Today on the Focus on the Family radio program, Walsh ended a two-part series on her struggle with depression, something she hid for years.
"I came into a relationship with God with so much baggage. I felt like every day I had to be good enough, I had to be a perfect Christian woman," she said. All of this focus on perfection caused a deep depression in her and stemmed from something that happened during her childhood.
While her early childhood was normal and happy, Walsh said that everything changed when her father had a cerebral hemorrhage leaving him paralyzed and unable to speak. It also affected his personality causing him to become a "violent stranger" to the family, and especially toward Walsh.

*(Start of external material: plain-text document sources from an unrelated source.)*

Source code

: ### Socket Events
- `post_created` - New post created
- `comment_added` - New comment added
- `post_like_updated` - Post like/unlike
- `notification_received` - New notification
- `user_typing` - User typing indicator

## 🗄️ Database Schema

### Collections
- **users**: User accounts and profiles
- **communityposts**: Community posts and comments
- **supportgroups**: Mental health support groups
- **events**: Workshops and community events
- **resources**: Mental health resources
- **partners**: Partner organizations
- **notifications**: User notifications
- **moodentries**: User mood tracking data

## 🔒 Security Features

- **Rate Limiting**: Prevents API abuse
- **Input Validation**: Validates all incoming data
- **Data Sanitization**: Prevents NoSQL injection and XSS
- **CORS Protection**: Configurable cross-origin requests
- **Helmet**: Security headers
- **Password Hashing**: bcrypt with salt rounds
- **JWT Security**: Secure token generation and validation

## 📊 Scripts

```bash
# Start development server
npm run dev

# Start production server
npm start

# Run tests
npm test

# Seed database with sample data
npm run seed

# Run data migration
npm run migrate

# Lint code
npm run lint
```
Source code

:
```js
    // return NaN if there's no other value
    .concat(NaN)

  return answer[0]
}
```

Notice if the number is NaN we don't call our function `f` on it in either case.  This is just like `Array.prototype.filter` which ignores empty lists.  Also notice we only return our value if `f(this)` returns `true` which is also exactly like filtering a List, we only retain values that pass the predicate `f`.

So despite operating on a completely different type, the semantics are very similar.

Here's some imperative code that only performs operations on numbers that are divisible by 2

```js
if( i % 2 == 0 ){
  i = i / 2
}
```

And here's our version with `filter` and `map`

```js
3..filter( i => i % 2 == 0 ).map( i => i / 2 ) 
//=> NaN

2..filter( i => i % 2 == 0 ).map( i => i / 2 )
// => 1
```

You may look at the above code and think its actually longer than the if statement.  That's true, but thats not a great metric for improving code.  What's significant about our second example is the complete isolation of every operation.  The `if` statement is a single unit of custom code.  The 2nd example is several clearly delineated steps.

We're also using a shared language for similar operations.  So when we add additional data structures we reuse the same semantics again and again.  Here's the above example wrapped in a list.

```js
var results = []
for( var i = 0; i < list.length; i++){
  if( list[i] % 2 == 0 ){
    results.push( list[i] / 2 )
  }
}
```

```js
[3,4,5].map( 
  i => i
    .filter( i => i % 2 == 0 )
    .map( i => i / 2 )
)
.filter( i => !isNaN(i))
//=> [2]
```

She said that as a child "all I could think was I need to do better," believing that her father was lashing out at her through something she had done. When she became a Christian at age 11 she said she spent the next 30 years "making sure God never turned on me," always striving to do everything right believing this was a second chance that she never had with her earthly father.
So in order to redeem herself, she hid in Christian ministry and lost herself in the Church. "I was the most involved person so people would say 'you're so together,'" Walsh commented. But she always felt despair that no matter what she did it would never be enough.
Things finally hit a breaking point in 1992 when she went from doing a morning show sitting next to Pat Robertson on "The 700 Club," to checking herself into a psychiatric ward later on that day.
She says she fell apart on TV when the woman she was interviewing asked her how she was doing. She said she had no answer and just started sobbing. "I did not have time to pull my defenses up and I started to cry and I couldn't talk. I felt as if I was living in the darkest, deepest place," she told Focus hosts.
It wasn't until she checked herself into the hospital that she had seen her father locked in, and spent time facing her fears and recovering that she got a day pass to attend church.
Walsh said that sitting in the pew that day she never felt so lost. But the pastor got up and said, "Jesus is here. You don't have to get yourself out of the hole, you just have to reach up and grab his hand."
Walsh ran to the front of the church and lay down at the altar. She said she finally realized it's "not about me getting it right. I am not the good news; never have been, never will be. It was the most grace-filled moment I've ever experienced."
And she realized that day at church, "We spend this life trying to be better at this, better at that. We spend our life on things that don't matter at all in terms of the Kingdom of God, or in terms of the greatest privilege of all which is to be a conduit of the love of God. That's all that matters, the rest is just stuff," she said.
Being broken by God is not something anyone would want to sign up for, Walsh said. But it's something you never want to change after it happens. She is grateful for what she went through because now she is able to comfort other women through speaking with Women of Faith.
Walsh said now she spends her quiet moments sitting with the Shepherd. "In Israel the shepherd always goes ahead, he leads his sheep," she said. "I take great comfort I don't have to get it all right, I don't have to have all the answers. I just have to stay really close to the shepherd, and one of these days I'll discover that it's taken me all the way home."